Me da la sensación de que se ha encogido. Me duele hablarle así y acabo callando; le diría muchas más cosas, pero no quiero hacerle más daño. Espero unos instantes en los que Inés no se mueve, casi parece que no respire, como si además de estar muerta por dentro lo estuviera también físicamente. Me levanto de la cama y salgo de la habitación sin obtener respuesta. Me dan ganas de entrar de nuevo, arrastrarla escaleras abajo y echarla a la calle para no tener que ver en lo que se ha convertido. ¿Qué clase de madre soy que me veo incapaz de ayudar a mi hija?

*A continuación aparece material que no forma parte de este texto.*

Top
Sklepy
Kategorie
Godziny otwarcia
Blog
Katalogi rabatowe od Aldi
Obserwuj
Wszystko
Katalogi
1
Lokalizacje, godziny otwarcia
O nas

Después de desayunar acerco a Muriel, que se ha disfrazado de nuevo, al instituto. Esa ropa y ese maquillaje para parecer más dura no engañan a nadie. Tengo hora en la peluquería para ponerme el tinte y ella me dice que volverá a casa con una amiga, que no me preocupe. Al despedirnos me da un abrazo, siento su cuerpo menudo entre mis brazos y pienso que es tan frágil que la vida podría destrozarla de un zarpazo en un suspiro. Espero en el coche hasta que la pierdo de vista, porque se camufla entre un montón de adolescentes, y me siento vieja, como si la vida ya no tuviera sentido para mí porque no me tiene nada nuevo reservado.
En la peluquería tengo que esperar un poco y la cabeza no deja de dar vueltas. Tengo una revista en las manos, aunque no leo nada, estoy escuchando a la mujer que está sentada a mi lado y no sé si reírme o llorar. Está hablando con la peluquera, dando lecciones de cómo ser una buena madre y una perfecta ama de casa. Me parece increíble.